Backwardness Bad Way To Score A First
Over the years, Idaho has had some notable firsts.
In 1914, it elected the country’s first Jewish governor: Moses Alexander. In 1926, Boise launched the first commercial airmail service. Ten years later, the world’s first ski chairlift opened at Sun Valley.
Now, the Idaho Legislature has established another first that has many image-conscious Idahoans holding their heads. Spurred by the airing of a controversial program on homosexuality, Idaho has become the first state to try to regulate public television programming. Worse, an Idaho Falls Republican has his party’s blessing to propose a bill in the 2001 Legislature that would privatize Idaho Public Television.
If the Republican Legislature endorses Idaho Falls Republican Sen. Mel Richardson’s knee-jerk proposal, it will kill the one information source that links far-flung areas of the state. At best, a privatized system would be limited to population centers in southern Idaho, cheating the north out of excellent programming about Idaho politics, history, outdoors and sports. Idaho public TV’s superb coverage of the Idaho Legislature alone is worth the annual appropriation from the general fund.
Public TV has served Idaho so well that Republican Phil Batt, Democrat Cecil Andrus and two other ex-governors urged the 2000 Legislature to fund an expensive upgrade to digital transmission. They said: “We have always considered public television a rare and valuable resource.”
Lawmakers already have done enough damage to Idaho’s credibility with their headlong rush to punish public TV for airing of “It’s Elementary” last fall. The Corporation for Public Broadcasting and a coalition of media groups believe the Legislature violated the First Amendment with the strings it attached to public TV’s budget. The restrictions ban programs that encourage violation of state criminal laws. In Idaho sodomy is a crime. They also require the Board of Education to monitor controversial programming.

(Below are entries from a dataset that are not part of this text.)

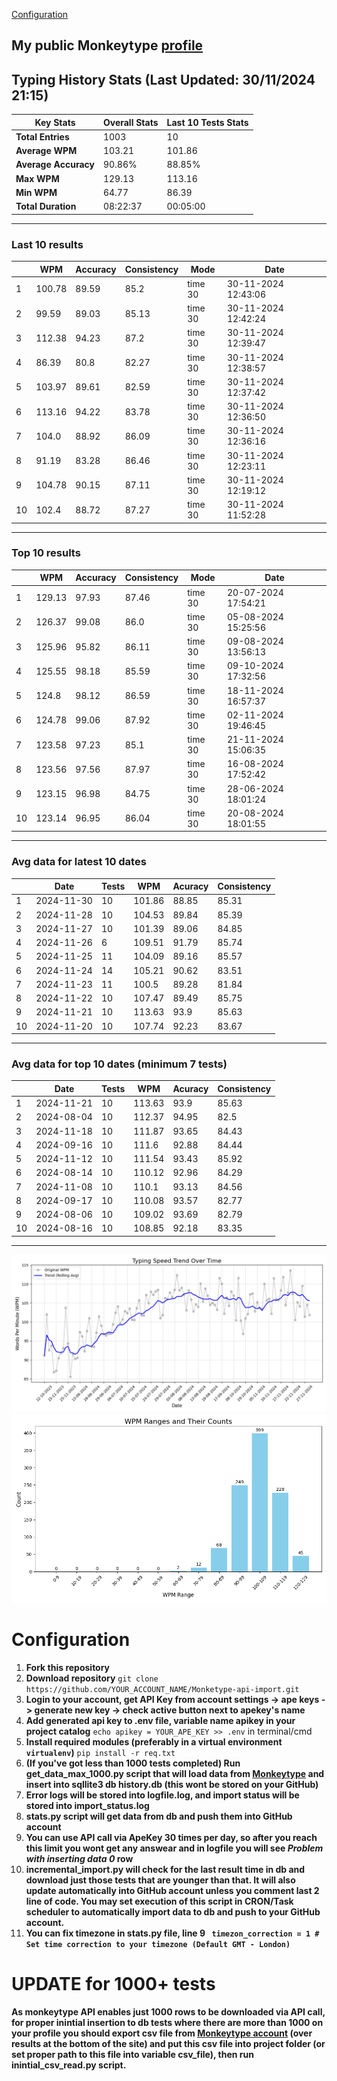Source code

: 
[Configuration](#configuration)
## My public Monkeytype [profile](https://monkeytype.com/profile/zp14)


        
## Typing History Stats (Last Updated: 30/11/2024 21:15)

| **Key Stats**               | **Overall Stats**       | **Last 10 Tests Stats**  |
|--------------------------|-------------------------|--------------------------|
| **Total Entries**        | 1003           | 10                       |
| **Average WPM**          | 103.21           | 101.86    |
| **Average Accuracy**     | 90.86%          | 88.85%   |
| **Max WPM**              | 129.13               | 113.16        |
| **Min WPM**              | 64.77               | 86.39                        |
| **Total Duration**       | 08:22:37        | 00:05:00                        |


---

### Last 10 results

| | WPM | Accuracy | Consistency | Mode | Date |
| --- | --- | -------- | ----------- | ---- | --------- |
| 1 | 100.78 | 89.59 | 85.2 | time 30 | 30-11-2024 12:43:06 |
| 2 | 99.59 | 89.03 | 85.13 | time 30 | 30-11-2024 12:42:24 |
| 3 | 112.38 | 94.23 | 87.2 | time 30 | 30-11-2024 12:39:47 |
| 4 | 86.39 | 80.8 | 82.27 | time 30 | 30-11-2024 12:38:57 |
| 5 | 103.97 | 89.61 | 82.59 | time 30 | 30-11-2024 12:37:42 |
| 6 | 113.16 | 94.22 | 83.78 | time 30 | 30-11-2024 12:36:50 |
| 7 | 104.0 | 88.92 | 86.09 | time 30 | 30-11-2024 12:36:16 |
| 8 | 91.19 | 83.28 | 86.46 | time 30 | 30-11-2024 12:23:11 |
| 9 | 104.78 | 90.15 | 87.11 | time 30 | 30-11-2024 12:19:12 |
| 10 | 102.4 | 88.72 | 87.27 | time 30 | 30-11-2024 11:52:28 |


 --- 

### Top 10 results

| | WPM | Accuracy | Consistency | Mode | Date |
| --- | --- | -------- | ----------- | ---- | --------- |
| 1 | 129.13 | 97.93 | 87.46 | time 30 | 20-07-2024 17:54:21 |
| 2 | 126.37 | 99.08 | 86.0 | time 30 | 05-08-2024 15:25:56 |
| 3 | 125.96 | 95.82 | 86.11 | time 30 | 09-08-2024 13:56:13 |
| 4 | 125.55 | 98.18 | 85.59 | time 30 | 09-10-2024 17:32:56 |
| 5 | 124.8 | 98.12 | 86.59 | time 30 | 18-11-2024 16:57:37 |
| 6 | 124.78 | 99.06 | 87.92 | time 30 | 02-11-2024 19:46:45 |
| 7 | 123.58 | 97.23 | 85.1 | time 30 | 21-11-2024 15:06:35 |
| 8 | 123.56 | 97.56 | 87.97 | time 30 | 16-08-2024 17:52:42 |
| 9 | 123.15 | 96.98 | 84.75 | time 30 | 28-06-2024 18:01:24 |
| 10 | 123.14 | 96.95 | 86.04 | time 30 | 20-08-2024 18:01:55 |


 --- 

### Avg data for latest 10 dates

| | Date | Tests | WPM | Acuracy | Consistency |
| --- | --- | -------- | ----------- | ---- | --------- |
| 1 | 2024-11-30 | 10 | 101.86 | 88.85 | 85.31 |
| 2 | 2024-11-28 | 10 | 104.53 | 89.84 | 85.39 |
| 3 | 2024-11-27 | 10 | 101.39 | 89.06 | 84.85 |
| 4 | 2024-11-26 | 6 | 109.51 | 91.79 | 85.74 |
| 5 | 2024-11-25 | 11 | 104.09 | 89.16 | 85.57 |
| 6 | 2024-11-24 | 14 | 105.21 | 90.62 | 83.51 |
| 7 | 2024-11-23 | 11 | 100.5 | 89.28 | 81.84 |
| 8 | 2024-11-22 | 10 | 107.47 | 89.49 | 85.75 |
| 9 | 2024-11-21 | 10 | 113.63 | 93.9 | 85.63 |
| 10 | 2024-11-20 | 10 | 107.74 | 92.23 | 83.67 |


 --- 

### Avg data for top 10 dates (minimum 7 tests)

| | Date | Tests | WPM | Acuracy | Consistency |
| --- | --- | -------- | ----------- | ---- | --------- |
| 1 | 2024-11-21 | 10 | 113.63 | 93.9 | 85.63 |
| 2 | 2024-08-04 | 10 | 112.37 | 94.95 | 82.5 |
| 3 | 2024-11-18 | 10 | 111.87 | 93.65 | 84.43 |
| 4 | 2024-09-16 | 10 | 111.6 | 92.88 | 84.44 |
| 5 | 2024-11-12 | 10 | 111.54 | 93.43 | 85.92 |
| 6 | 2024-08-14 | 10 | 110.12 | 92.96 | 84.29 |
| 7 | 2024-11-08 | 10 | 110.1 | 93.13 | 84.56 |
| 8 | 2024-09-17 | 10 | 110.08 | 93.57 | 82.77 |
| 9 | 2024-08-06 | 10 | 109.02 | 93.69 | 82.79 |
| 10 | 2024-08-16 | 10 | 108.85 | 92.18 | 83.35 |


 --- 


        
![speed trend](typing_speed_trend.png)
![counted chart](count_tests.png)
# Configuration
1. **Fork this repository** 
2. **Download repository** `git clone https://github.com/YOUR_ACCOUNT_NAME/Monketype-api-import.git`
3. **Login to your account, get API Key from account settings -> ape keys -> generate new key -> check active button next to apekey's name**
4. **Add generated api key to .env file, variable name apikey in your project catalog**  `echo apikey = YOUR_APE_KEY >> .env` in terminal/cmd
5. **Install required modules (preferably in a virtual environment `virtualenv`)** `pip install -r req.txt`
6. **(If you've got less than 1000 tests completed) Run get_data_max_1000.py script that will load data from [Monkeytype](https://monkeytype.com/) and insert into sqllite3 db history.db (this wont be stored on your GitHub)**
7. **Error logs will be stored into logfile.log, and import status will be stored into import_status.log**
8. **stats.py script will get data from db and push them into GitHub account**
9. **You can use API call via ApeKey 30 times per day, so after you reach this limit you wont get any answear and in logfile you will see *Problem with inserting data 0* row**
10. **incremental_import.py will check for the last result time in db and download just those tests that are younger than that. It will also update automatically into GitHub account unless you comment last 2 line of code. You may set execution of this script in CRON/Task scheduler to automatically import data to db and push to your GitHub account.**
11. **You can fix timezone in stats.py file, line 9 ` timezon_correction = 1 # Set time correction to your timezone (Default GMT - London)`**
# UPDATE for 1000+ tests
    
**As monkeytype API enables just 1000 rows to be downloaded via API call, for proper inintial insertion to db tests where there are more than 1000 on your profile
you should export csv file from [Monkeytype account](https://monkeytype.com/account) (over results at the bottom of the site)
and put this csv file into project folder (or set proper path to this file into variable csv_file), then run inintial_csv_read.py script.**
    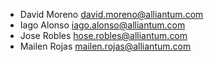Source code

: - David Moreno david.moreno@alliantum.com
- Iago Alonso iago.alonso@alliantum.com
- Jose Robles hose.robles@alliantum.com
- Mailen Rojas mailen.rojas@alliantum.com
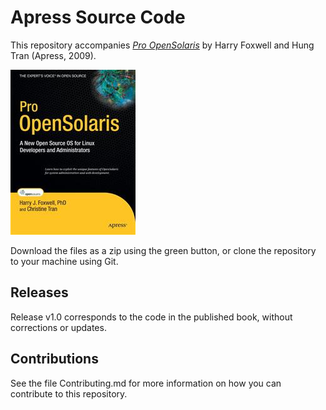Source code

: # Apress Source Code

This repository accompanies [*Pro OpenSolaris*](http://www.apress.com/9781430218913) by Harry Foxwell and Hung Tran (Apress, 2009).

![Cover image](9781430218913.jpg)

Download the files as a zip using the green button, or clone the repository to your machine using Git.

## Releases

Release v1.0 corresponds to the code in the published book, without corrections or updates.

## Contributions

See the file Contributing.md for more information on how you can contribute to this repository.
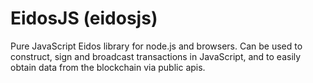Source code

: # EidosJS (eidosjs)

Pure JavaScript Eidos library for node.js and browsers. Can be used to construct, sign and broadcast transactions in JavaScript, and to easily obtain data from the blockchain via public apis.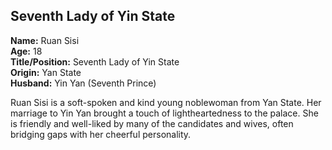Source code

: ## Seventh Lady of Yin State  
**Name:** Ruan Sisi  
**Age:** 18  
**Title/Position:** Seventh Lady of Yin State  
**Origin:** Yan State  
**Husband:** Yin Yan (Seventh Prince)

Ruan Sisi is a soft-spoken and kind young noblewoman from Yan State. Her marriage to Yin Yan brought a touch of lightheartedness to the palace. She is friendly and well-liked by many of the candidates and wives, often bridging gaps with her cheerful personality.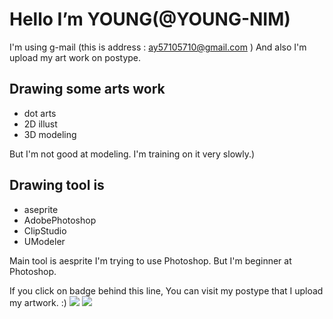 # Hello  I’m YOUNG(@YOUNG-NIM) 
I'm using g-mail (this is address : ay57105710@gmail.com )
And also I'm upload my art work on postype.


## Drawing some arts work
- dot arts
- 2D illust
- 3D modeling

But I'm not good at modeling. I'm training on it very slowly.)

## Drawing tool is
- aseprite
- AdobePhotoshop
- ClipStudio
- UModeler

Main tool is aesprite
I'm trying to use Photoshop. But I'm beginner at Photoshop.

If you click on badge behind this line, You can visit my postype that I upload my artwork. :)
<a href="https://young-drawbox.postype.com/" target="_blank"><img src="https://img.shields.io/badge/Aseprite-#7D929E?style=for-the-badge&logo=Aseprite&logoColor=white"/></a>
<a href="https://young-drawbox.postype.com/" target="_blank"><img src="https://img.shields.io/badge/Adobe Photoshop-#31A8FF?style=for-the-badge&logo=Adobe Photoshop&logoColor=white"/></a>

<!---
YOUNG-NIM/YOUNG-NIM is a ✨ special ✨ repository because its `README.md` (this file) appears on your GitHub profile.
You can click the Preview link to take a look at your changes.
--->
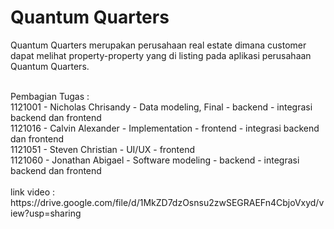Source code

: <h1>Quantum Quarters</h1>
<p>
  Quantum Quarters merupakan perusahaan real estate dimana customer dapat melihat property-property yang di listing pada aplikasi perusahaan Quantum Quarters.
</p>
<br>
Pembagian Tugas :<br>
1121001 - Nicholas Chrisandy - Data modeling, Final - backend - integrasi backend dan frontend <br>
1121016 - Calvin Alexander -  Implementation - frontend - integrasi backend dan frontend <br>
1121051 - Steven Christian - UI/UX - frontend <br>
1121060 - Jonathan Abigael - Software modeling - backend - integrasi backend dan frontend <br>
<br>
link video : https://drive.google.com/file/d/1MkZD7dzOsnsu2zwSEGRAEFn4CbjoVxyd/view?usp=sharing
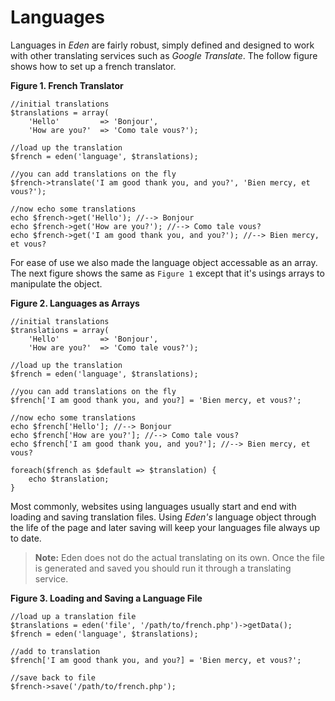 # Languages

Languages in *Eden* are fairly robust, simply defined and designed to work with other translating services such as *Google Translate*. The follow figure shows how to set up a french translator.

**Figure 1. French Translator**

	//initial translations
	$translations = array(
		'Hello'         => 'Bonjour',
		'How are you?'  => 'Como tale vous?');
	 
	//load up the translation   
	$french = eden('language', $translations);
	 
	//you can add translations on the fly
	$french->translate('I am good thank you, and you?', 'Bien mercy, et vous?');
	 
	//now echo some translations
	echo $french->get('Hello'); //--> Bonjour
	echo $french->get('How are you?'); //--> Como tale vous?
	echo $french->get('I am good thank you, and you?'); //--> Bien mercy, et vous?

For ease of use we also made the language object accessable as an array. The next figure shows the same as `Figure 1` except that it's usings arrays to manipulate the object.

**Figure 2. Languages as Arrays**

	//initial translations
	$translations = array(
		'Hello'         => 'Bonjour',
		'How are you?'  => 'Como tale vous?');
	 
	//load up the translation   
	$french = eden('language', $translations);
	 
	//you can add translations on the fly
	$french['I am good thank you, and you?] = 'Bien mercy, et vous?';
	 
	//now echo some translations
	echo $french['Hello']; //--> Bonjour
	echo $french['How are you?']; //--> Como tale vous?
	echo $french['I am good thank you, and you?']; //--> Bien mercy, et vous?
	 
	foreach($french as $default => $translation) {
		echo $translation;
	}

Most commonly, websites using languages usually start and end with loading and saving translation files. Using *Eden's* language object through the life of the page and later saving will keep your languages file always up to date.

> **Note:** Eden does not do the actual translating on its own. Once the file is generated and saved you should run it through a translating service.

**Figure 3. Loading and Saving a Language File**

	//load up a translation file
	$translations = eden('file', '/path/to/french.php')->getData();
	$french = eden('language', $translations);
	 
	//add to translation
	$french['I am good thank you, and you?] = 'Bien mercy, et vous?';
	 
	//save back to file
	$french->save('/path/to/french.php');
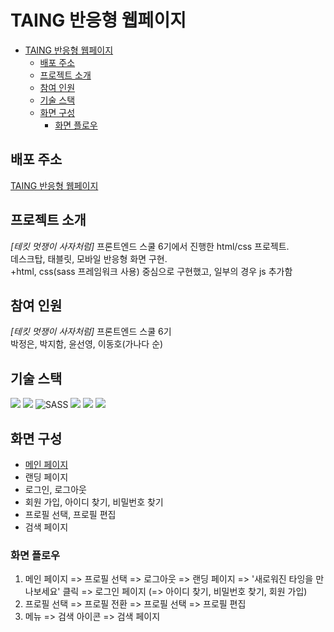 # TAING 반응형 웹페이지

- [TAING 반응형 웹페이지](#taing-반응형-웹페이지)
  - [배포 주소](#배포-주소)
  - [프로젝트 소개](#프로젝트-소개)
  - [참여 인원](#참여-인원)
  - [기술 스택](#기술-스택)
  - [화면 구성](#화면-구성)
    - [화면 플로우](#화면-플로우)


## 배포 주소
[TAING 반응형 웹페이지][]

## 프로젝트 소개
*[테킷 멋쟁이 사자처럼]* 프론트엔드 스쿨 6기에서 진행한 html/css 프로젝트.  
데스크탑, 태블릿, 모바일 반응형 화면 구현.  
+html, css(sass 프레임워크 사용) 중심으로 구현했고, 일부의 경우 js 추가함  

## 참여 인원
*[테킷 멋쟁이 사자처럼]* 프론트엔드 스쿨 6기  
박정은, 박지함, 윤선영, 이동호(가나다 순)

## 기술 스택
  <img src="https://img.shields.io/badge/html5-E34F26?style=for-the-badge&logo=html5&logoColor=white"> 
  <img src="https://img.shields.io/badge/css-1572B6?style=for-the-badge&logo=css3&logoColor=white">
  <img alt="SASS" src ="https://img.shields.io/badge/SASS-cc6699.svg?&style=for-the-badge&logo=Sass&logoColor=white"/>
  <img src="https://img.shields.io/badge/javascript-F7DF1E?style=for-the-badge&logo=javascript&logoColor=black">  

  <img src="https://img.shields.io/badge/git-F05032?style=for-the-badge&logo=git&logoColor=white">
  <img src="https://img.shields.io/badge/github-181717?style=for-the-badge&logo=github&logoColor=white">

## 화면 구성
- [메인 페이지][]  
- 랜딩 페이지  
- 로그인, 로그아웃
- 회원 가입, 아이디 찾기, 비밀번호 찾기  
- 프로필 선택, 프로필 편집  
- 검색 페이지

### 화면 플로우  
1. 메인 페이지 => 프로필 선택 => 로그아웃 => 랜딩 페이지 => '새로워진 타잉을 만나보세요' 클릭 => 로그인 페이지 (=> 아이디 찾기, 비밀번호 찾기, 회원 가입)  
2. 프로필 선택 => 프로필 전환 => 프로필 선택 => 프로필 편집  
3. 메뉴 => 검색 아이콘 => 검색 페이지

[TAING 반응형 웹페이지]: https://rustandbone.github.io/project9/
[메인 페이지]: https://rustandbone.github.io/project9/index.html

Reluctantly, the Board of Education has moved to comply with its marching orders, proposing a disclaimer that will run daily and, in particular, with controversial broadcasts. Jim Hammond, the Post Falls city administrator, is one of the board members who isn’t happy with his new charge: “I will vote for (the disclaimer) because I don’t want to endanger further public television. But I’m very frustrated, because I think that we are bending to a certain political view that really doesn’t do anything to enhance the image of Idaho.”
The attempt by Idaho Republicans to muzzle public TV isn’t a first the state should be proud of.